= Gardolf of Hertbeke =

Gardolf of Hertbeke (died 21 August 1201) was the bishop of Halberstadt from 1193 until his death.

Gardolf was from a noble family of Hertbeke. In two charters, he describes himself as "a blood relative" (Latin consanguineus) of Conrad of Krosigk. The Deeds of the Bishops of Halberstadt states that he was a blood relative of Conrad of Querfurt also. He was probably related to Conrad of Krosigk's mother, Adelheid of Hertbeke. By May 1184 both he and Conrad were subdeacons of Halberstadt Cathedral.

By 1193 Gardolf had become dean and vicedominus of the cathedral.
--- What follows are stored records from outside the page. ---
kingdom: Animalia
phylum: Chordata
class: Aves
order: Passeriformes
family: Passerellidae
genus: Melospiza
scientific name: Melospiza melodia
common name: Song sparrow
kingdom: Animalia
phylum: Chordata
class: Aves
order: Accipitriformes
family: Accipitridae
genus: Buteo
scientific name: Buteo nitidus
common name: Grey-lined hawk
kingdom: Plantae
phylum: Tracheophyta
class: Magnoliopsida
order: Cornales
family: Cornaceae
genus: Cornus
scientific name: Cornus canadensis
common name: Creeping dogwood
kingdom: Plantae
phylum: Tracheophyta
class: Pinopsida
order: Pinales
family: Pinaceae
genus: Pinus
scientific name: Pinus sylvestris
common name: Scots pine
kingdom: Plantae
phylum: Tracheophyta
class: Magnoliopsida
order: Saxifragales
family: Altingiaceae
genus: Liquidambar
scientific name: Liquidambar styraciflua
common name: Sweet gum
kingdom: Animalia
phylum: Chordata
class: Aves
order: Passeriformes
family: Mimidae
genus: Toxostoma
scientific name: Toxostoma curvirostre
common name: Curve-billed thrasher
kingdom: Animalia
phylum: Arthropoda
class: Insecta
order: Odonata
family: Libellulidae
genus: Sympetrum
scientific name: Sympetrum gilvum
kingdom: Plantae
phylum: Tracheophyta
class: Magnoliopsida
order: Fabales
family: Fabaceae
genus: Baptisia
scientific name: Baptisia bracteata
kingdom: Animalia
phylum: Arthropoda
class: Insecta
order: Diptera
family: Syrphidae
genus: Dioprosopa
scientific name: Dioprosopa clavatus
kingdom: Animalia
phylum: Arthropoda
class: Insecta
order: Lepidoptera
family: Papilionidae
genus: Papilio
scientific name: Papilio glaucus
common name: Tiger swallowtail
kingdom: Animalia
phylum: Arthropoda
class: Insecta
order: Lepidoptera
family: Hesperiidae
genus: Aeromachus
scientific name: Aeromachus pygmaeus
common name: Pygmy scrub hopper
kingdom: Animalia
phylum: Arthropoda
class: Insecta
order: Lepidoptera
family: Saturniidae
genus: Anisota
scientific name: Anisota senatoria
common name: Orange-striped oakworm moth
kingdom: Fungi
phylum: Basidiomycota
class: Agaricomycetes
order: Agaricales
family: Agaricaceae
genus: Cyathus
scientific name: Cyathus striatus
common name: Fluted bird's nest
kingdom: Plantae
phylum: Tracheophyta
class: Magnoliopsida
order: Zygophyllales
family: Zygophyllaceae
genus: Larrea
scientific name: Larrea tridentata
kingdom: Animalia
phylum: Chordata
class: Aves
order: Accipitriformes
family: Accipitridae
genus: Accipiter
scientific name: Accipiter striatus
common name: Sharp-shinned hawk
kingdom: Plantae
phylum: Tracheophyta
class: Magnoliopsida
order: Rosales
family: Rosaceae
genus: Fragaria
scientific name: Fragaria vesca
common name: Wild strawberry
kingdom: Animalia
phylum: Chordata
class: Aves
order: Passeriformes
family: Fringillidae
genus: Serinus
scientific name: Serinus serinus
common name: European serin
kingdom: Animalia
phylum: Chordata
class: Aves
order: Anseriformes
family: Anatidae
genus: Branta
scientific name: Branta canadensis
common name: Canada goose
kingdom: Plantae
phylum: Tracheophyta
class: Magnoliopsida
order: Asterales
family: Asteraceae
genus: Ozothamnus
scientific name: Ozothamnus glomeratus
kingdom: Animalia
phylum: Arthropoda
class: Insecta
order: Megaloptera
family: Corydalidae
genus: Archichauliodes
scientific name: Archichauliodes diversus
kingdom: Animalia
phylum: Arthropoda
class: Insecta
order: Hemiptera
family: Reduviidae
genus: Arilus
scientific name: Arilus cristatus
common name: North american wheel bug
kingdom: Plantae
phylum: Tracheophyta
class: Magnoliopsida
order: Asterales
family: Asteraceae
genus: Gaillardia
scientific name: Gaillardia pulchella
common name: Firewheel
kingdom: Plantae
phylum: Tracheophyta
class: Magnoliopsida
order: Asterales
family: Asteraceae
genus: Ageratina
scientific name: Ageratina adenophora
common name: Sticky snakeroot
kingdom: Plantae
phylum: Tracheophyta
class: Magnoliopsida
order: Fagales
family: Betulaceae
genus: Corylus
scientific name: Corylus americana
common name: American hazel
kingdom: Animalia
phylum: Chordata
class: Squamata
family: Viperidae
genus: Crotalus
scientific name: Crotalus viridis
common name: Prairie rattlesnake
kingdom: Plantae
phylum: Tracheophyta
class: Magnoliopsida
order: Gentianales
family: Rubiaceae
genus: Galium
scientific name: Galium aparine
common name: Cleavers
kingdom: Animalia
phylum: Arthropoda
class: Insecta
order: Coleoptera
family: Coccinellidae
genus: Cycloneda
According to the Deeds of the Bishops, he served as a chaplain at the court of King Henry VI of Germany. When Bishop Dietrich of Krosigk died on 10 August 1193, Gardolf was elected to succeed him. Henry VI immediately confirmed the election and was personally present for Gardolf's priestly ordination and episcopal consecration. Gardolf committed to Henry VI's German Crusade, which did not set out until after Henry's death on 28 September 1197. He was absent from his diocese for two years in the Holy Land (1197–1198).

In 1198 there was a double election and civil war over the succession to Henry VI. Gardolf and his diocese remained loyal to the Staufer dynasty and favoured Duke Philip of Swabia, while Pope Innocent III favoured Count Otto of Poitou. In early 1202, Innocent sent Cardinal Guy Paré to Germany as his legate to bring the German church over to Otto's side. The arrival of the legate greatly distressed Gardolf. According to the Deeds of the Bishops, however, he was so esteemed in Germany than even bishops who favoured Otto sent him letters of support. Gardolf received permission from the legate to take his case to Rome in person, which would cause him to miss the cardinal's upcoming synod at Corbie. On 21 August 1201, he died of a fever at the house of Augustinian canons in Kaltenborn shortly after setting out for Rome. Conrad of Krosigk, his kinsman, led the funeral cortege from Kaltenborn to the cathedral, where he was interred.